EXERCISE INPUT:
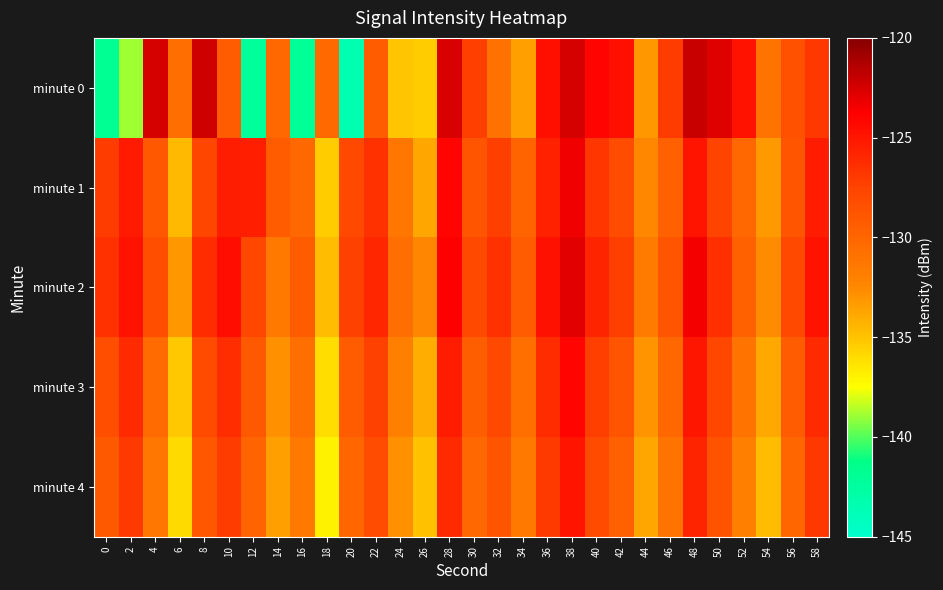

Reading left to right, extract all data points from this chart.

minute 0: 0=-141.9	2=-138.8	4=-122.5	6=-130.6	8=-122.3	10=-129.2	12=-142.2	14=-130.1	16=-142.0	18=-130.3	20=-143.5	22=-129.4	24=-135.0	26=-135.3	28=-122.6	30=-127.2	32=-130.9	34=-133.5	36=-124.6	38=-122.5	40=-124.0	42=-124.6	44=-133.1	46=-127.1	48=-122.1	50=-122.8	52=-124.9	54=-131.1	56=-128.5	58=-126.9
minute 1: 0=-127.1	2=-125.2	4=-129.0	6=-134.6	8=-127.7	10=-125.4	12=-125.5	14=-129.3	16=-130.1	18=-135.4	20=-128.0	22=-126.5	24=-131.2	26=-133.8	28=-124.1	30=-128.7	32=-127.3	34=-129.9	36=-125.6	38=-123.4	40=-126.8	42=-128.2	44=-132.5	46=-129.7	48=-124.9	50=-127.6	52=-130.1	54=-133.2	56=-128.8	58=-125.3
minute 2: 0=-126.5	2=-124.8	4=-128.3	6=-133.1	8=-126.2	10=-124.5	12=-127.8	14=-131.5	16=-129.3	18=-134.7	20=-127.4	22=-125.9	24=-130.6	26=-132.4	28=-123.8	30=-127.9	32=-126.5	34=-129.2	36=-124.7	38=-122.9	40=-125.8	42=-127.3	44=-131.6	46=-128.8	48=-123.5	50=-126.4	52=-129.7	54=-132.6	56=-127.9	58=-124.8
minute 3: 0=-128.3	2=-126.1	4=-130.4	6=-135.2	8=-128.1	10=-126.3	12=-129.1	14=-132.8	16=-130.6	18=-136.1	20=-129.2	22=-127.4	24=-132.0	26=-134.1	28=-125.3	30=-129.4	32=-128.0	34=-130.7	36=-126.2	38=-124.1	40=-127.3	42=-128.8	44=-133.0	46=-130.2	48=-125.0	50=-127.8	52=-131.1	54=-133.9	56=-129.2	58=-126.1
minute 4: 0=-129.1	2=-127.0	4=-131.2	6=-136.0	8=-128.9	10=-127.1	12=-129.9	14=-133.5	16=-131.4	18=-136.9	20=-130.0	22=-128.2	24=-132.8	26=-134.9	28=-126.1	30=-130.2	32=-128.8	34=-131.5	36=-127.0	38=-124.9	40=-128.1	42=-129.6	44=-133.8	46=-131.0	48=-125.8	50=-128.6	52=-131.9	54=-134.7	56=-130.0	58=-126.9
* * *
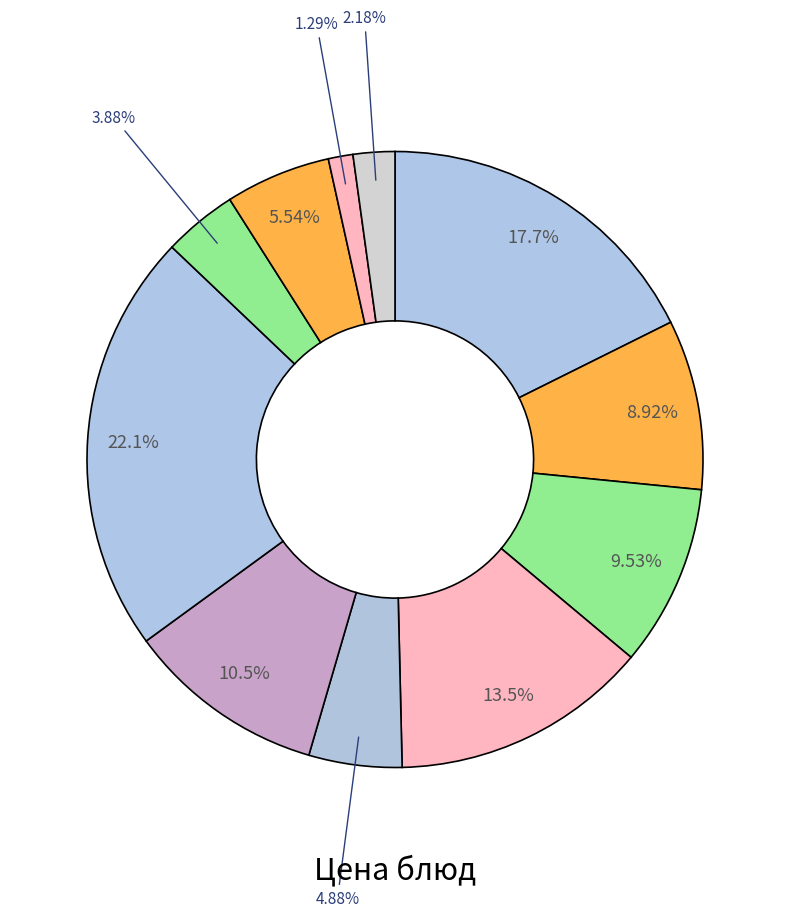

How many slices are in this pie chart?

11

WHAT YOU WILL DO:
Show each line from the listing above that contains the word "this" and copy it in full.

ANSWER TO THE PROBLEM:
Reading left to right, extract all data points from this chart.
How many slices are in this pie chart?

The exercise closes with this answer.